Tough Mudder is tomorrow, which means I’ve been going on about this for the past two months.
Isn’t retrospect interesting?
By far the most prophetic thing in the entry was the last line. Pokémon Go was a game changer. It did make fitness fun. As you can well read, I’d planned to jog a little here and there. Six workouts including runs. Instead, hatching eggs became a part time job. Six workouts a week became seven or eight, sometimes nine, all in pursuit of a snorlax with decent IVs. As you could tell by my relative silence over the past week, the allure of Pokémon Go is dying out a little. I’ve hardly turned the app on in the past few days, no longer content to deal with the bugginess and lack of enticing new goals to reach. Still, while it held me fast, it kept me moving fast. I ran well over 200km playing that game, not to mention the many kilometres run while the game crashed or stalled.
The chain reaction of all the extra cardio fed into the other large question mark. Food. I decided to not be as militant as last year, but still tighten up with a month to go. Because I’d been running so much, I reached my goals far earlier than I expected. Consequently I did not go cold turkey. I let myself have cake now and then. I had a boozy night or two. Compared to last year, it’s put me in a much better place mentally. I haven’t resented the stresses I’ve put myself under, instead I practised moderation a bit more than normal. The goal was never to come out of this experience with a six pack, but to get to a point where I could feel proud of my progress and comfortable with my body. You know what? I am. I’ve done a shit-ton of work and I’m pleased with the results. I like my shape, and where bits are a little more round than is considered conventionally attractive, I’m starting to see them as features rather than flaws.

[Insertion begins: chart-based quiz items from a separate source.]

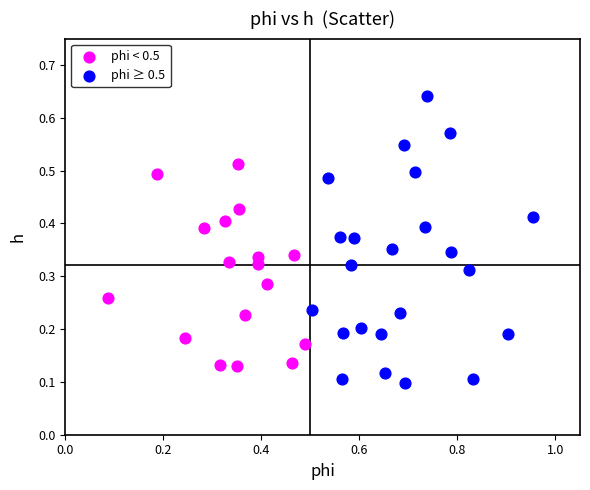

Which series has the widest spread of Y values?

phi ≥ 0.5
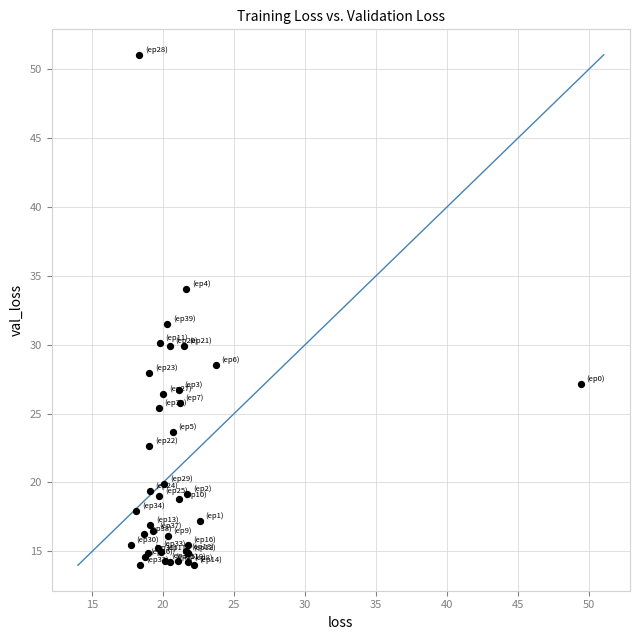

What Y value in the scatter plot is closest to 32?

31.5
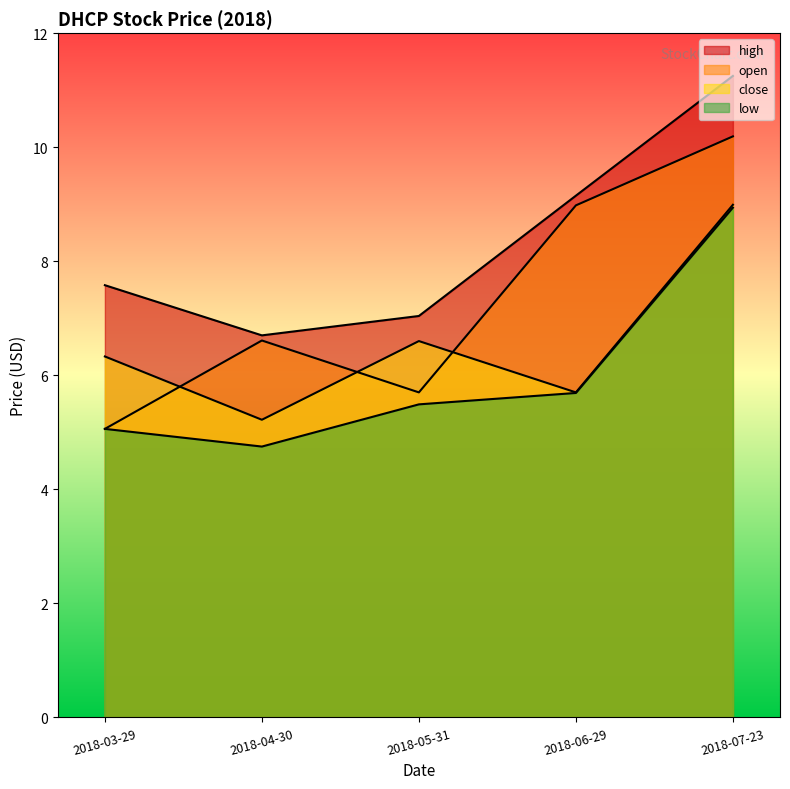

Where is high nearest to the value 8?

2018-03-29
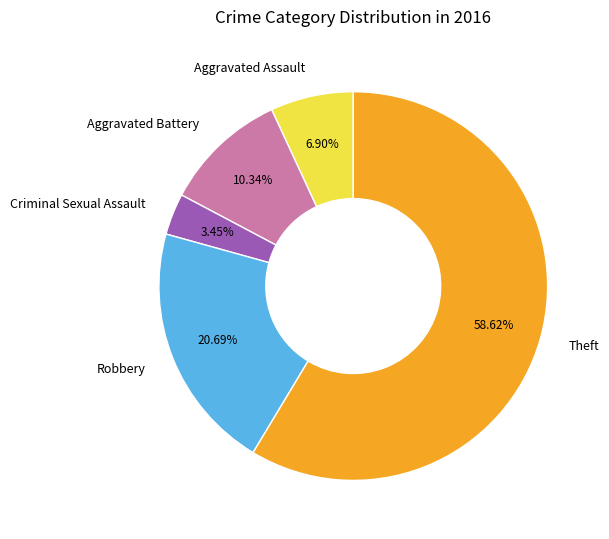

Combined, do Criminal Sexual Assault and Robbery account for over 50%?

No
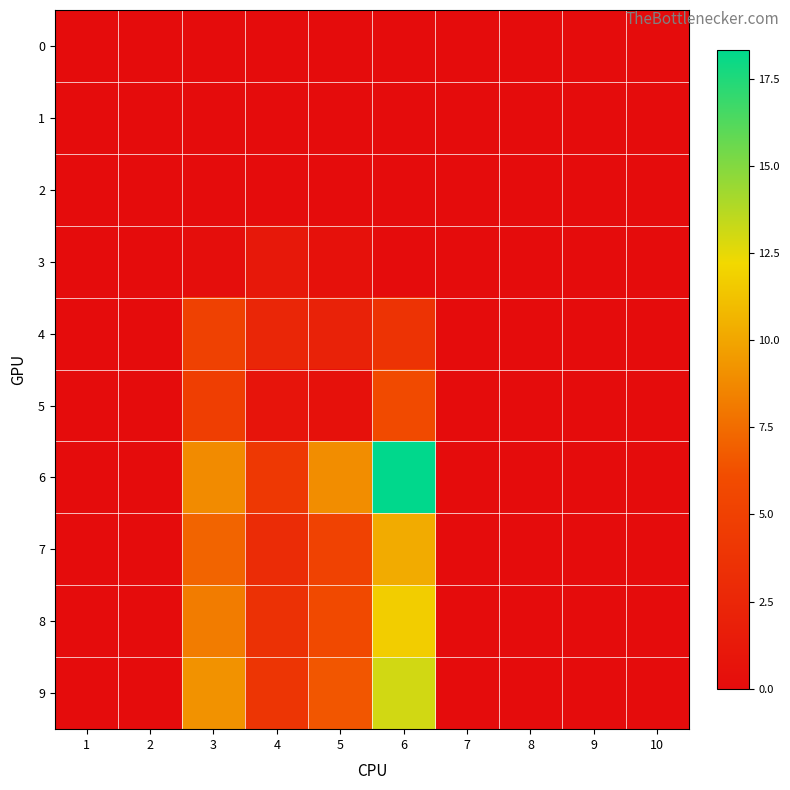

At how many categories does at least one series exceed 17?

1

I’m stronger than I’ve been in the past year. After a long reprieve from straight up weightlifting, I was amazed to have kept up. I can still lift and squat under heavy bars. I’ve also become much better at gauging my limits and gently prodding them rather than trying to barge them down. I’m more respectful of my body and treat it far kinder than I ever have. My muscles are responsive, meaning I can do all the things I want to do and then some. Best of all, constant recurring pains are at their ebb. I feel great physically and because of this, despite whatever long-held body image anxiety I have, I see the representation of that in the mirror. I acknowledge all the things I can do and in the face of that, it’s harder to focus on what I can’t.
Maybe talk to me again after a week of hard drinking and we’ll see how I feel then.